▶ [PASSAGE SHOWN]:

# # # #

Whatever happened to Mitch McDeere, the brash young associate who brought down the corrupt law firm of Bendini, Lambert & Locke in John Grisham’s game-changing 1991 legal thriller, “The Firm”? Three decades later, Grisham has resurrected Mitch — or Tom, as I like to think of him, because Tom Cruise played him with such seductive charm in the movie — for another outing.

The new book, THE EXCHANGE (Doubleday, 338 pp., $29.95), should be a delicious gift to Grisham fans. But once you’ve read it, you might find yourself wishing that Mitch, last seen slipping out of sight while Bendini, Lambert & Locke imploded, had simply decided to while away his days in moneyed obscurity.

Unfortunately, that is not the case. It is 2005, and despite his earlier experience in corporate law, Mitch — still married to Abby, and now the father of twin boys — has joined the gargantuan international law firm of Scully & Pershing. When one of its associates, Giovanna, a young woman whose physical allure Grisham mentions early and often, is kidnapped by Libyan terrorists, it somehow falls to Mitch to raise the $100 million ransom.

# # # #

▶ [WRITTEN TASK 1]:
Please transcribe the review, beginning at the words "The new book, THE" and stopping after "in moneyed obscurity.".
▶ [WRITTEN TASK 2]:
Answer these questions from the review:
(a) In what year was "The Firm" published?
(b) What is the listed price of "The Exchange"?
(c) How large is the ransom Mitch must raise?
The items after the review are not needed for either task.

▶ [RECORDED INFORMATION]:
# # # #

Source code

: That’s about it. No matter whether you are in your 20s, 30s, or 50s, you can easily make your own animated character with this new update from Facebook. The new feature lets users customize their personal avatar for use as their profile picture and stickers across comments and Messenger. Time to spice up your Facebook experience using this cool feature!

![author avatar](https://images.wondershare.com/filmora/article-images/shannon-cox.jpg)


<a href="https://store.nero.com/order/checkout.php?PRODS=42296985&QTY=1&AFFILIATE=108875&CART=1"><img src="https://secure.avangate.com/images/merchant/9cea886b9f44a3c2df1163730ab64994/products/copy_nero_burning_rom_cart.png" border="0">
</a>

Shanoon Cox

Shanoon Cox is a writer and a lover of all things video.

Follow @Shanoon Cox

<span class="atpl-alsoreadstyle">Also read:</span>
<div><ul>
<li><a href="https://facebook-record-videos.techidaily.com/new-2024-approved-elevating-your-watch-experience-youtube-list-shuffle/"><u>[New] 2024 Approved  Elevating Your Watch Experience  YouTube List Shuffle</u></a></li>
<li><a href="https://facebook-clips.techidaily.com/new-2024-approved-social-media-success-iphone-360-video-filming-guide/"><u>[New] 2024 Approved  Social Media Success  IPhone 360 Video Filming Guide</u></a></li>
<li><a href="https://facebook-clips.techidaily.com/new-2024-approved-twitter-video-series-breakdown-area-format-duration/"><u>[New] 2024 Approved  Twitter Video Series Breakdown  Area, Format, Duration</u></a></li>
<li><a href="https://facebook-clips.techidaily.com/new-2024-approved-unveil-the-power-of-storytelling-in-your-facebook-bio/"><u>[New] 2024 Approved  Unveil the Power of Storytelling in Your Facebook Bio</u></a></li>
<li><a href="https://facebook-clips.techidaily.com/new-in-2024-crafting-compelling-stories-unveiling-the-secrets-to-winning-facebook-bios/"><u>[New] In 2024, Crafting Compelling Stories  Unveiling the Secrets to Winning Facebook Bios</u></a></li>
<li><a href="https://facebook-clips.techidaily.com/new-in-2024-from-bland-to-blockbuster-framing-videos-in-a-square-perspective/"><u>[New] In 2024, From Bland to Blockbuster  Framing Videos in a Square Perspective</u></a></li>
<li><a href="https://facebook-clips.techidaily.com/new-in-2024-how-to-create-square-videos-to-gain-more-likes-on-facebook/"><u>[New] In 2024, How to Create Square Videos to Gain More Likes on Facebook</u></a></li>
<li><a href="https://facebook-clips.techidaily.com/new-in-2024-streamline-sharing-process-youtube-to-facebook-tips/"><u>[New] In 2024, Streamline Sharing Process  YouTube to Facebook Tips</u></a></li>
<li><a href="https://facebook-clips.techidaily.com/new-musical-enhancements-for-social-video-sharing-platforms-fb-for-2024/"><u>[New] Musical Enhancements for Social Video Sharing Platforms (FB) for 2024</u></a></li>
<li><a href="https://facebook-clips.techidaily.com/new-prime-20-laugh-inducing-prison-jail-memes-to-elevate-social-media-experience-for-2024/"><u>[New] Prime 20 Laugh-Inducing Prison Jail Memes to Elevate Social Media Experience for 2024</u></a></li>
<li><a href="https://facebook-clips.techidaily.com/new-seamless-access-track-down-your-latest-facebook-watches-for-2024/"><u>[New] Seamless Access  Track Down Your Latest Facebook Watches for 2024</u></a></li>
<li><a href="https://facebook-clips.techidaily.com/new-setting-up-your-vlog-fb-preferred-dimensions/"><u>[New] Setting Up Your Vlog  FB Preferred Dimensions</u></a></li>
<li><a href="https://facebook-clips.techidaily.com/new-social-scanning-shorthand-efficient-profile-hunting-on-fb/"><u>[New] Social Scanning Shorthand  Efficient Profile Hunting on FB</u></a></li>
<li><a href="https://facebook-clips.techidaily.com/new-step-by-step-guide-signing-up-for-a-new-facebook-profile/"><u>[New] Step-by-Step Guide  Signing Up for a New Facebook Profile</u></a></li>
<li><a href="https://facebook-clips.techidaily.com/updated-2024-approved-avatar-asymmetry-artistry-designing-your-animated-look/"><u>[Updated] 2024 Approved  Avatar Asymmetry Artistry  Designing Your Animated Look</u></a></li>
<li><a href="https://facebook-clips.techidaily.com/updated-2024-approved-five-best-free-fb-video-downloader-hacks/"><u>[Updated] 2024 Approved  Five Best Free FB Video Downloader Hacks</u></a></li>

# # # #

▶ [ANSWER BOX 1]:
The new book, THE EXCHANGE (Doubleday, 338 pp., $29.95), should be a delicious gift to Grisham fans. But once you’ve read it, you might find yourself wishing that Mitch, last seen slipping out of sight while Bendini, Lambert & Locke imploded, had simply decided to while away his days in moneyed obscurity.

▶ [ANSWER BOX 2]:
(a) 1991
(b) $29.95
(c) $100 million